KPCC'S Kari Moran talks to Marc Haefele, dean of the city hall reporters, about Measure B, the city of Los Angeles's solar power measure, and about how it's headed for defeat.



Kari Moran: You're listening to 89.3 KPCC, Southern California Public Radio. And joining us, as he does every Thursday, is Marc Haefele, the dean of city hall reporters.

Marc, the absentee ballots are still being counted, but it appears that Measure B, the city of L.A.'s solar power measure, is headed for defeat. Now you didn't like Measure B because it didn't have a clear price tag, and you felt it set up a sweetheart deal for the electrical workers' union. But you do think the city needs to pursue some sort of Measure B type solar initiative, right?

Marc Haefele: Well, we still need its jobs badly in this economy, and we need the solar power. We have to look at how Prop B's goals can be attained by means more appealing to the voters, or even going around them completely.

These are goals that the voting majority and the measure's opponents seem to agree on – more jobs, less fossil fuel use, particularly by the DWP's giant out-of-state coal burning plants. But a slipshod, under-researched proposal with a blank price tag, that also handed the entire project to probably the region's richest union, just didn't work.

Moran: So, what actually will work to shrink L.A.'s massive carbon footprint on the environment?

Haefele: Well, the experts say the city needs to seek participation in the workforce for all of the construction trade unions in L.A., including the carpenters and laborers, who ended up opposing B because they were shut out.

Under the law, the city can't give unions, other than those already working for the city, exclusive rights to any given work project, but it can set up programs where the unions can, as they did at Playa Vista, under a current CRA program, establish apprenticeships, particularly for at-risk youth. That can create a dedicated, well-trained solar workforce, in and out of unions.

Moran: What else do you think the proposition needs to fly?

Haefele: Well, the DWP should give the customers something. A payment credit for putting in solar power, for instance, like the $100 credit they gave for customers with the low-flow toilet program. That's still about the most successful DWP eco-program in history.

And then, another thing they should do is try to help local business and local nonprofits get a piece of the action. That's the same way that the private utilities, the gas company and Edison, have done with their energy savings programs.

Moran: Does this actually need to be a ballot initiative after all, or can it be done some other way?

Haefele: I'm not sure it needs to be a ballot initiative.
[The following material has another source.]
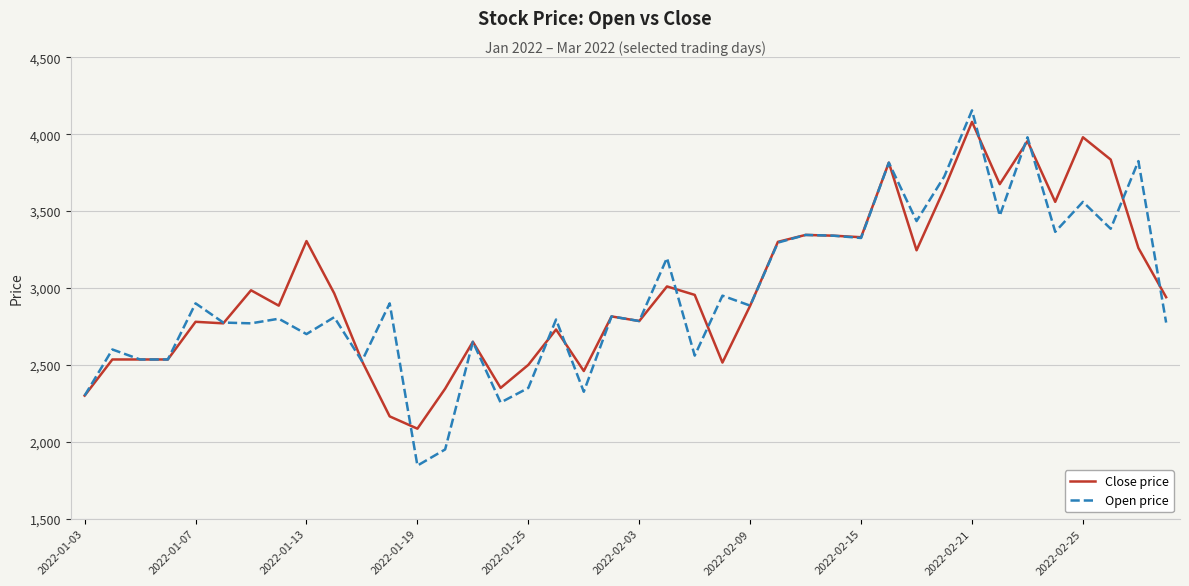

Which series has the largest total across all categories?

Close price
An awful lot of what we've been talking about could be done simply out of city hall council chamber, it could be ordinances, it could be orders from the mayor, it could be even administrative memoranda from department heads.

And as it is, even without B, the DWP union workforce is going to be able to do at least half of what was proposed in B, because it's all on city property. So I'm not, I think this was just a bad idea.

I think it's like Antonio failed to go to the voters and messed up the school situation, you recall, a couple of years ago, for taking over the schools, and now he's, when he doesn't need to go to the voters, and what should be legislating it, he goes to the voters and gets his tushie handed to him. I think this is what we call learning on the job.

Moran: Thanks Marc. That was Marc Haefele, the dean of city hall reporters on 89.3, KPCC.